[Data]

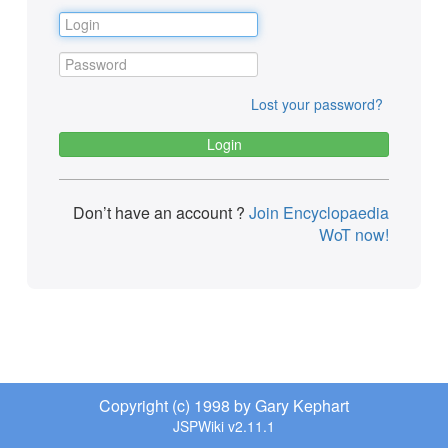
Lost your password?
Don’t have an account ?
Join Encyclopaedia
WoT now!
Copyright (c) 1998 by Gary Kephart
JSPWiki v2.11.1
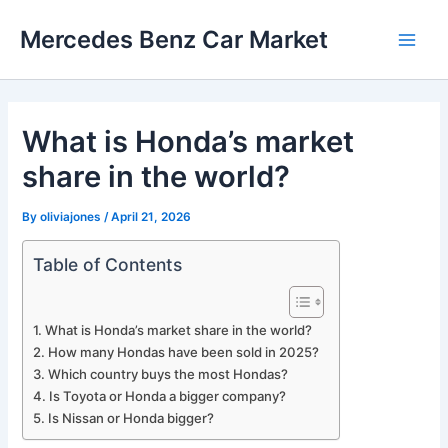
Skip
Mercedes Benz Car Market
to
Main
content
Men
What is Honda’s market
share in the world?
By
oliviajones
/
April 21, 2026
Table of Contents
What is Honda’s market share in the world?
How many Hondas have been sold in 2025?
Which country buys the most Hondas?
Is Toyota or Honda a bigger company?
Is Nissan or Honda bigger?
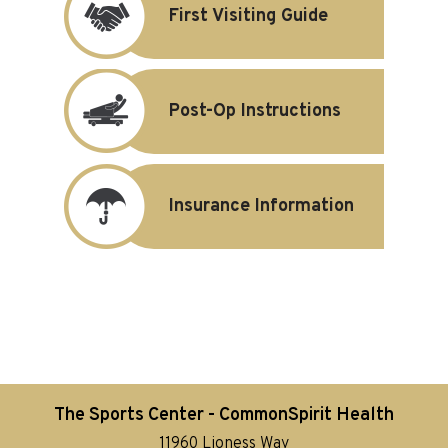
First Visiting Guide
Post-Op Instructions
Insurance Information
The Sports Center - CommonSpirit Health
11960 Lioness Way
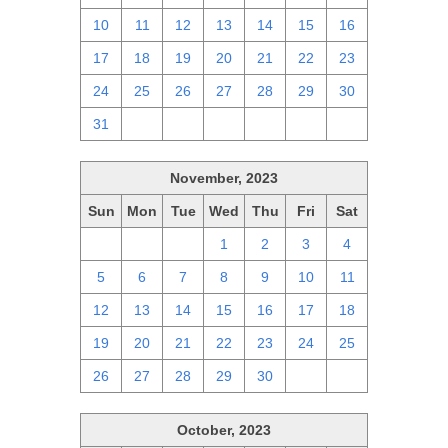
10
11
12
13
14
15
16
17
18
19
20
21
22
23
24
25
26
27
28
29
30
31
1
2
3
4
5
6
November, 2023
Sun
Mon
Tue
Wed
Thu
Fri
Sat
29
30
31
1
2
3
4
5
6
7
8
9
10
11
12
13
14
15
16
17
18
19
20
21
22
23
24
25
26
27
28
29
30
1
2
October, 2023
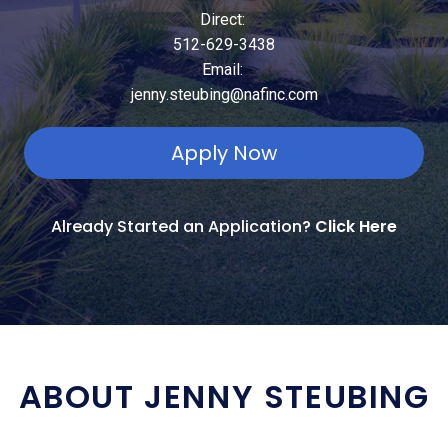
Direct:
512-629-3438
Email:
jenny.steubing@nafinc.com
Apply Now
Already Started an Application?
Click Here
ABOUT JENNY STEUBING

[/Data]

## Your objective
Write out every line of text from the entries above verbatim, and leave the images out of your answer.

## Task response
Lost your password?
Don’t have an account ?
Join Encyclopaedia
WoT now!
Copyright (c) 1998 by Gary Kephart
JSPWiki v2.11.1
Skip
Mercedes Benz Car Market
to
Main
content
Men
What is Honda’s market
share in the world?
By
oliviajones
/
April 21, 2026
Table of Contents
What is Honda’s market share in the world?
How many Hondas have been sold in 2025?
Which country buys the most Hondas?
Is Toyota or Honda a bigger company?
Is Nissan or Honda bigger?
First Visiting Guide
Post-Op Instructions
Insurance Information
The Sports Center - CommonSpirit Health
11960 Lioness Way
10
11
12
13
14
15
16
17
18
19
20
21
22
23
24
25
26
27
28
29
30
31
1
2
3
4
5
6
November, 2023
Sun
Mon
Tue
Wed
Thu
Fri
Sat
29
30
31
1
2
3
4
5
6
7
8
9
10
11
12
13
14
15
16
17
18
19
20
21
22
23
24
25
26
27
28
29
30
1
2
October, 2023
Direct:
512-629-3438
Email:
jenny.steubing@nafinc.com
Apply Now
Already Started an Application?
Click Here
ABOUT JENNY STEUBING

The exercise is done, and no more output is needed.